▶ _Images with localized body landmarks_:
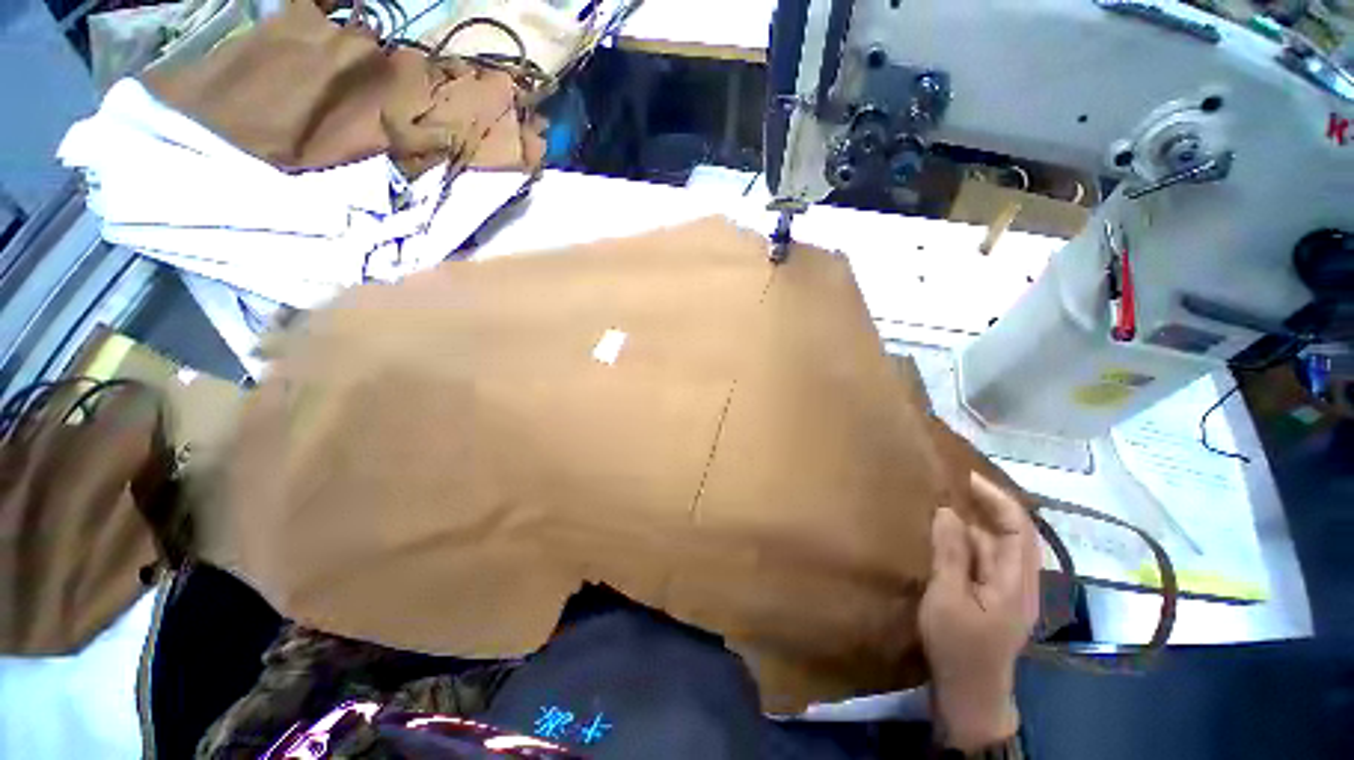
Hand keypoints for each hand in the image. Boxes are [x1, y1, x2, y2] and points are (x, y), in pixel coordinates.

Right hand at [919, 472, 1040, 751]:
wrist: (970, 695)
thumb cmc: (959, 647)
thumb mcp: (948, 598)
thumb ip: (951, 553)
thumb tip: (948, 511)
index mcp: (1016, 581)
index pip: (1018, 528)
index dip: (997, 498)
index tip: (966, 478)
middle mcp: (1019, 581)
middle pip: (1009, 534)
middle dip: (984, 507)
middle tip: (948, 487)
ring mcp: (1007, 592)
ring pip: (994, 547)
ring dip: (972, 525)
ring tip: (939, 507)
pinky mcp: (993, 599)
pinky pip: (983, 561)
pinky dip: (966, 543)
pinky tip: (943, 539)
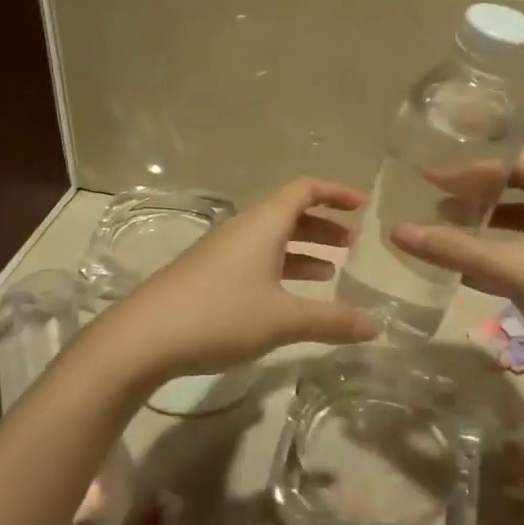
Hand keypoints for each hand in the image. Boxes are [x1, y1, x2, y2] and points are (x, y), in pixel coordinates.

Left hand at [99, 178, 380, 382]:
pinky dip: (283, 267)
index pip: (304, 189)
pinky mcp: (211, 273)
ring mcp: (224, 250)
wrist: (146, 335)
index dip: (335, 192)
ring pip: (273, 238)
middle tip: (353, 243)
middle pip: (290, 212)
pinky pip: (257, 258)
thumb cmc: (220, 315)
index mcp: (263, 223)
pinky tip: (293, 295)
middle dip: (324, 224)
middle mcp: (244, 228)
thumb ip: (332, 320)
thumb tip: (377, 325)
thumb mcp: (282, 319)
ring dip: (304, 248)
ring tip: (334, 269)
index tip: (363, 205)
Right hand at [392, 148, 523, 375]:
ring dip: (486, 221)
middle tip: (433, 200)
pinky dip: (500, 248)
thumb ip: (454, 249)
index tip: (427, 175)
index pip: (509, 158)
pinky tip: (471, 269)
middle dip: (473, 190)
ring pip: (523, 217)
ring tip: (446, 229)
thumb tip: (397, 231)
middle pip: (515, 183)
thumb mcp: (511, 269)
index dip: (466, 164)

▶ _Exercise_: The reply must hold every line above exactly as written and none of the pictures.

▶ _Answer space_:
Hand keypoints for each hand in the image. Boxes are [x1, y1, x2, y2] and points are (x, y), in pixel coordinates.

Right hand at [919, 472, 1040, 751]:
wrist: (970, 695)
thumb cmc: (959, 647)
thumb mcp: (948, 598)
thumb ip: (951, 553)
thumb tip: (948, 511)
index mcp: (1016, 581)
index pip: (1018, 528)
index dip: (997, 498)
index tip: (966, 478)
middle mcp: (1019, 581)
middle pip: (1009, 534)
middle dip: (984, 507)
middle tip: (948, 487)
ring mcp: (1007, 592)
ring pip: (994, 547)
ring dip: (972, 525)
ring tip: (939, 507)
pinky mcp: (993, 599)
pinky pip: (983, 561)
pinky dip: (966, 543)
pinky tip: (943, 539)
Hand keypoints for each hand in the image. Boxes are [x1, y1, x2, y2] and points are (x, y), in pixel coordinates.

Left hand at [99, 178, 380, 382]:
pinky dip: (283, 267)
index pip: (304, 189)
pinky mcp: (211, 273)
ring mcp: (224, 250)
wrist: (146, 335)
index dip: (335, 192)
ring pip: (273, 238)
middle tip: (353, 243)
middle pip: (290, 212)
pinky pip: (257, 258)
thumb cmc: (220, 315)
index mcp: (263, 223)
pinky tip: (293, 295)
middle dip: (324, 224)
middle mcp: (244, 228)
thumb ip: (332, 320)
thumb tip: (377, 325)
thumb mcp: (282, 319)
ring dip: (304, 248)
ring tip: (334, 269)
index tip: (363, 205)
Right hand at [392, 148, 523, 375]:
ring dip: (486, 221)
middle tip: (433, 200)
pinky dip: (500, 248)
thumb ip: (454, 249)
index tip: (427, 175)
index pip: (509, 158)
pinky tip: (471, 269)
middle dip: (473, 190)
ring pip: (523, 217)
ring tip: (446, 229)
thumb tip: (397, 231)
middle pip: (515, 183)
thumb mcp: (511, 269)
index dip: (466, 164)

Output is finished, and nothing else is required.